Conservation Law Foundation, an environmental group based in Boston, is challenging the Massachusetts Department of Public Utilities over the department’s approval of contracts between three gas distribution utilities and Kinder Morgan.

Michael Ferrante, president of the Massachusetts Energy Marketers Association, said the DPU approved the contracts for the utilities to buy gas from proposed pipelines “that haven’t been built yet.” (See main story for details on proposed pipelines.)

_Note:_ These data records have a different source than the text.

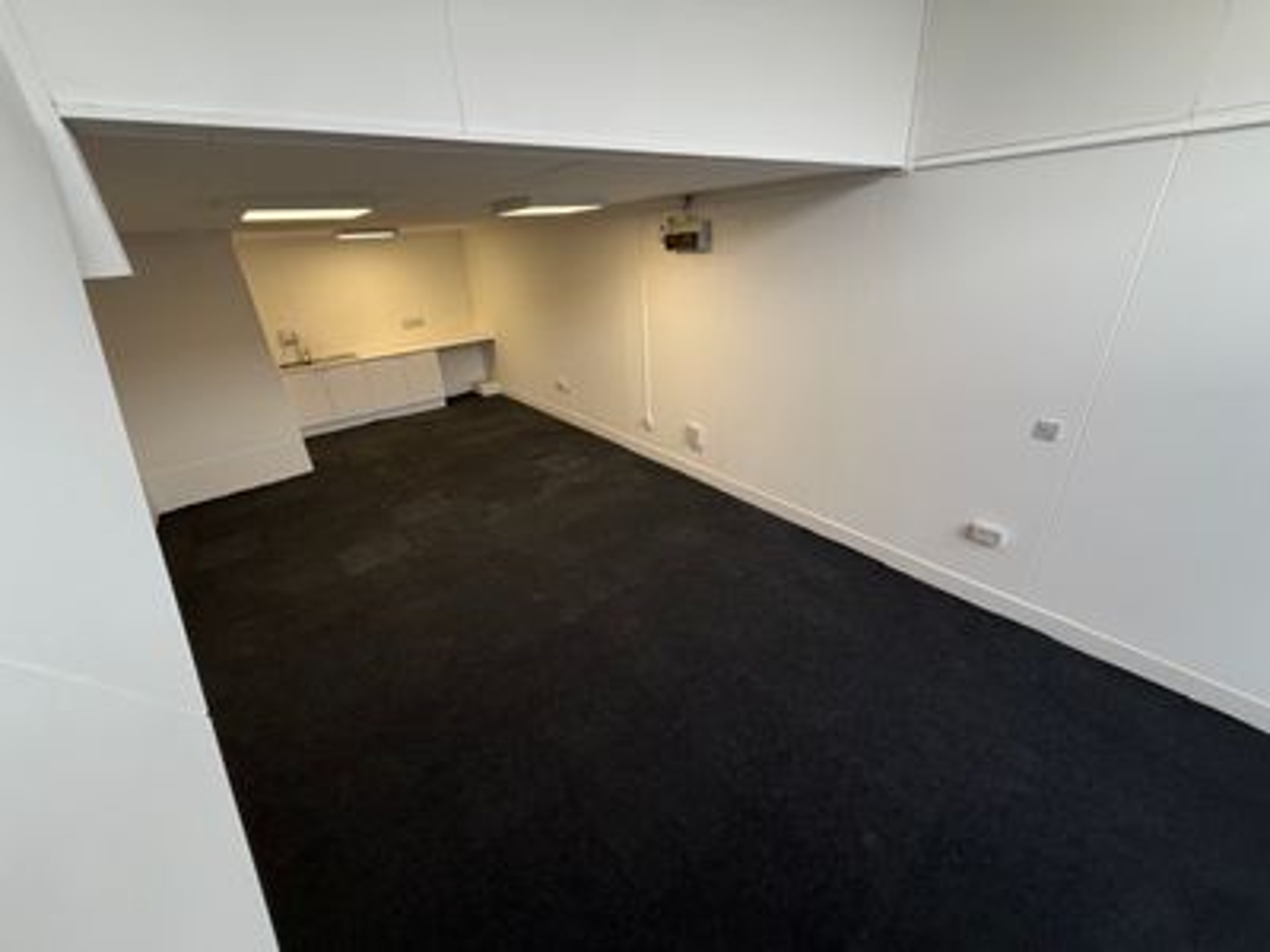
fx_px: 514
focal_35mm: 14
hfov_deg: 102.1
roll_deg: +3.5
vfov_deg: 85.7
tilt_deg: -25.3
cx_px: 635
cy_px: 476
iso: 160
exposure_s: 1/100
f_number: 2.2
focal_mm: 2.22
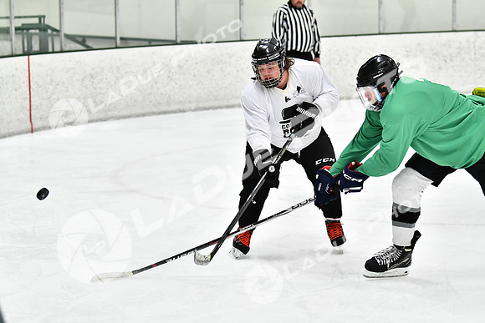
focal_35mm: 153
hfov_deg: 13.4
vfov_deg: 9.0
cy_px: 162
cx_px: 242
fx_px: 2062
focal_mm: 102
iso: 5000
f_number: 2.8
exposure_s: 1/1250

The Foundation said, “These contracts are essential to the development of a proposed natural gas pipeline that would cut through significant regions of the Commonwealth and carry 200 million cubic feet per day of additional natural gas above what the Commonwealth now consumes.” The Foundation said it filed appeals with the DPU and the Massachusetts Supreme Judicial Court in September. It filed an appeal against each of the three contract approvals. Josh Block, a spokesman for the Foundation, told Fuel Oil News that the court had yet to set a date for the appeals to be heard. The group expects the court to schedule a date in early January, Block said.

Bradley Campbell, president of Conservation Law Foundation, said, “It’s time to get serious about addressing climate change, and that simply cannot happen if we trade our coal dependency for gas dependency.

“When considering these three cases, the DPU unlawfully failed to assess the environmental impacts of the significant greenhouse gas emissions that would result, as required by the Global Warming Solutions Act,” Campbell said in a statement. “Had they followed the law, they would have found that approving an overbuild of natural gas pipelines defies legal obligations, economic logic, environmental consciousness and common sense.”

The three local gas distribution utilities involved in the respective appeals are Boston Gas Company, Bay State Gas Company and Berkshire Gas Company.

Campbell added that the cases are among others the Foundation is engaged in that “rest on one central question–is the GWSA merely a set of guidelines that can be altered and ignored, or does it impose legal mandates that are binding and enforceable? The answer will decide the future of our state’s power grid, our climate and the health of our communities.”